EXTRAIT:
----------------------------------------

La Commission a publié le troisième rapport annuel sur l'état de droit

Ce rapport s'inscrit dans le contexte de l'invasion de l'Ukraine par la Russie, qui a encore mis en évidence l'importance du respect des valeurs démocratiques, des droits de l'homme et de l'état de droit. Des recommandations spécifiques sont adressées aux Etats membres, à l'exemple de la Belgique dont vous trouverez le rapport en annexe.

Věra Jourová, vice-présidente chargée des valeurs et de la transparence, a déclaré: «L'état de droit reste un socle de la démocratie. La guerre menée par la Russie en Ukraine rappelle à nouveau l'importance des efforts que nous déployons pour respecter et promouvoir l'état de droit, aussi bien au sein de l'Union européenne qu'au-delà. Le rapport de cette année montre que le débat sur l'état de droit en Europe progresse à mesure que les États membres apportent des améliorations et traitent des questions relatives à ce sujet. Malheureusement, des inquiétudes subsistent à l'égard de certains États membres, en particulier en ce qui concerne l'indépendance du pouvoir judiciaire. Par ailleurs, pour la première fois, le rapport s'intéresse aux médias de service public. Des garde-fous sont nécessaires pour que l'indépendance des médias de service public soit protégée et pour que les financements publics soient adéquats et ne soient pas utilisés pour exercer une pression politique sur ces médias. Aujourd'hui, nous allons encore plus loin en formulant des recommandations sur la manière d'améliorer la situation de l'état de droit dans l'ensemble de l'Union. J'invite les États membres à suivre ces recommandations, à en débattre sérieusement et à agir en conséquence.»

----------------------------------------

CONSIGNES:
• 1. Pour chacune des affirmations suivantes, dites si elle concorde avec le texte sur le rapport relatif à l'état de droit et citez les mots du texte qui tranchent. (a) Le rapport publié par la Commission est le troisième rapport annuel sur l'état de droit. (b) C'est la deuxième fois que le rapport s'intéresse aux médias de service public. (c) Selon Věra Jourová, aucune inquiétude ne subsiste plus à l'égard des États membres.
• 2. Prolongez le texte sur le rapport relatif à l'état de droit, en reprenant après sa dernière phrase.

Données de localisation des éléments
----------------------------------------

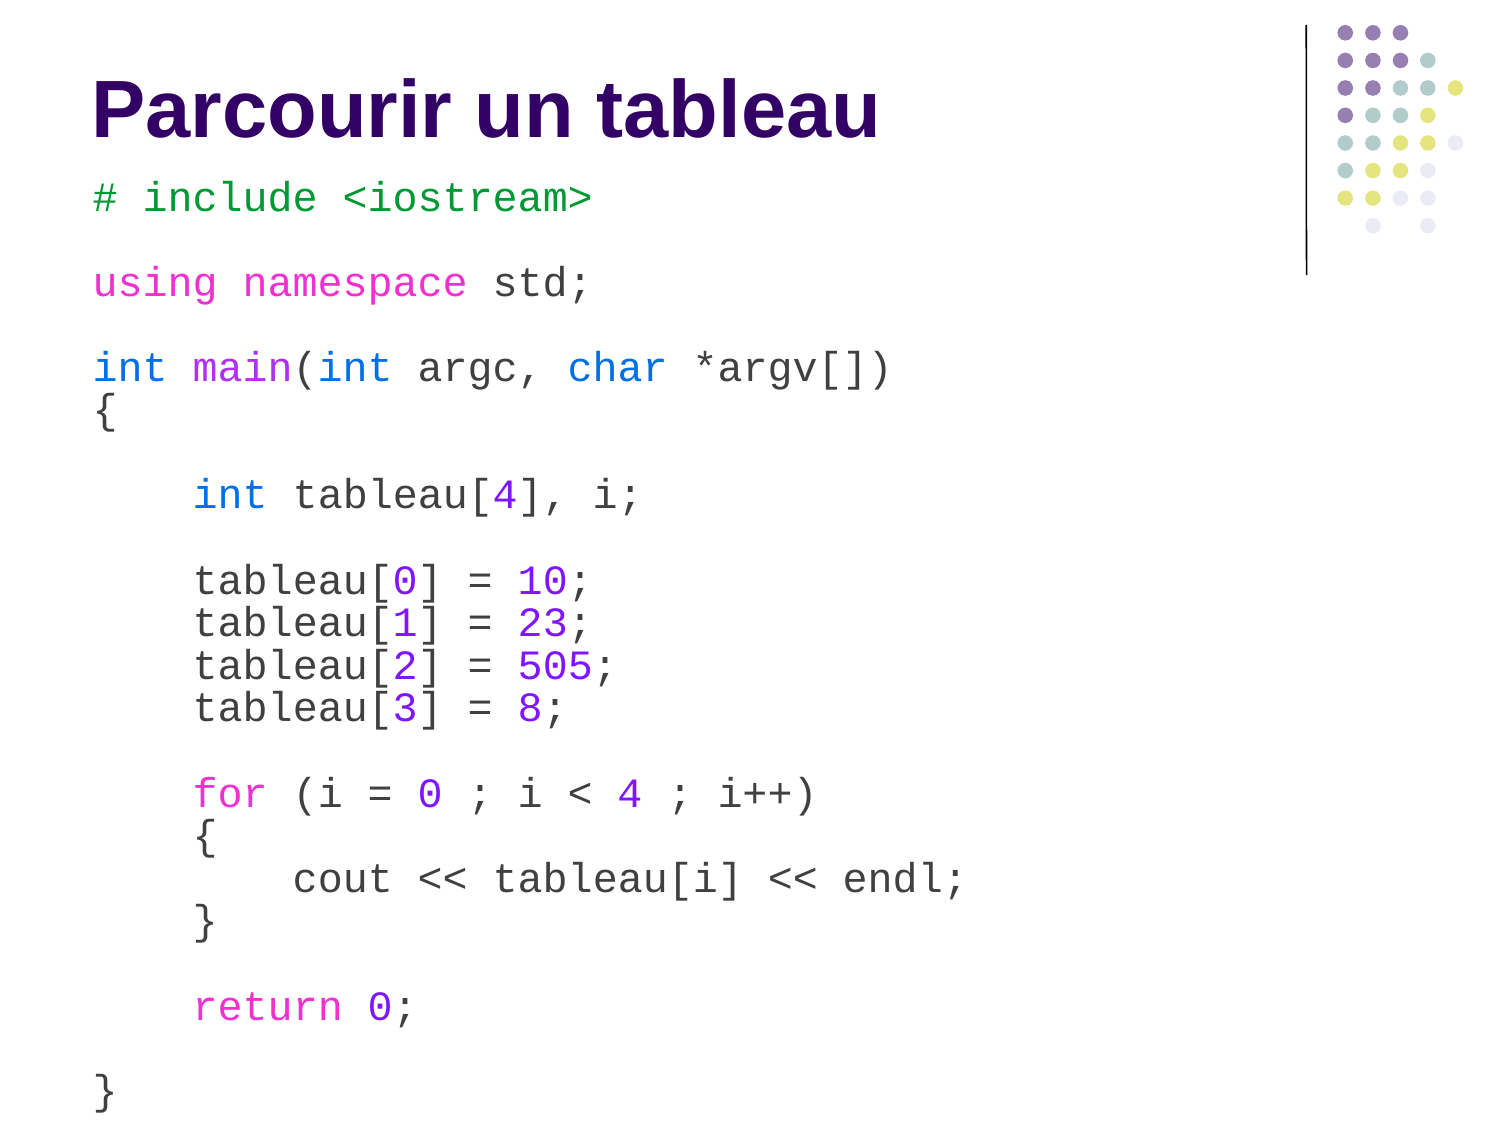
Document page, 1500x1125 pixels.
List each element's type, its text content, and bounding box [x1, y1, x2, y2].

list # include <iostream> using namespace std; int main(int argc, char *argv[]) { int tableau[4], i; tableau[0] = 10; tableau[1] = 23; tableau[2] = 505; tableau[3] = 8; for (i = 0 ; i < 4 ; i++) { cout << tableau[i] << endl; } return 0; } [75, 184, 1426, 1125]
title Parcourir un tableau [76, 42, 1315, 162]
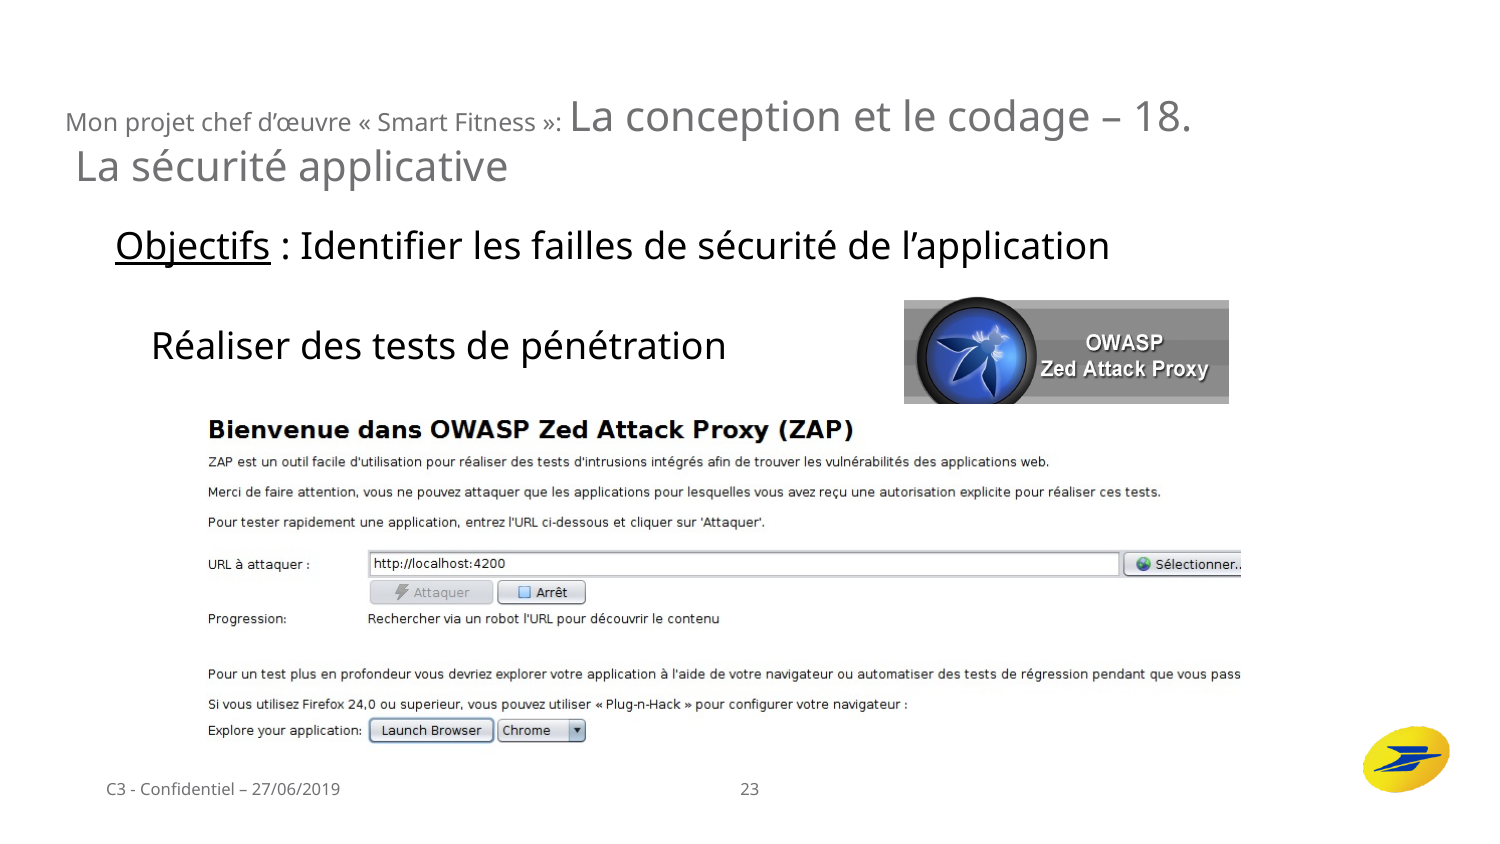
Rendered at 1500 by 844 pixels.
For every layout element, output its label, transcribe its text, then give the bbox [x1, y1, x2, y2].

----------------------------------------

RÉPONSES PAR CONSIGNE:
• 1.
(a) Oui : « le troisième rapport annuel sur l'état de droit ».
(b) Non : « pour la première fois, le rapport s'intéresse aux médias de service public ».
(c) Non : « des inquiétudes subsistent à l'égard de certains États membres ».

• 2.
Didier Reynders, commissaire à la justice, a quant à lui fait la déclaration suivante: «L'agression militaire russe non provoquée et injustifiée contre l'Ukraine montre que la protection et la promotion de l'état de droit sont plus importantes que jamais. Si l'Union européenne veut rester crédible, nous devons assurer le respect de l'état de droit sur notre territoire et continuer à renforcer la culture de l'état de droit. Je suis heureux de constater que notre rapport contribue à la réalisation de cet objectif. Il aide à faire avancer d'importantes réformes dans les États membres. Aujourd'hui, non seulement nous rendons compte de la situation de l'état de droit, mais nous recommandons également des moyens constructifs d'améliorer les systèmes de justice, d'intensifier la lutte contre la corruption et de garantir la liberté et l'indépendance des médias ainsi qu'un système solide d'équilibre des pouvoirs.»

Contexte

L'état de droit est essentiel pour tous les citoyens et toutes les entreprises de l'Union: il garantit les valeurs et les droits fondamentaux, il permet l'application du droit de l'Union et il favorise un environnement économique propice aux investissements. Il s'agit de l'une des valeurs fondamentales sur lesquelles l'Union européenne est fondée.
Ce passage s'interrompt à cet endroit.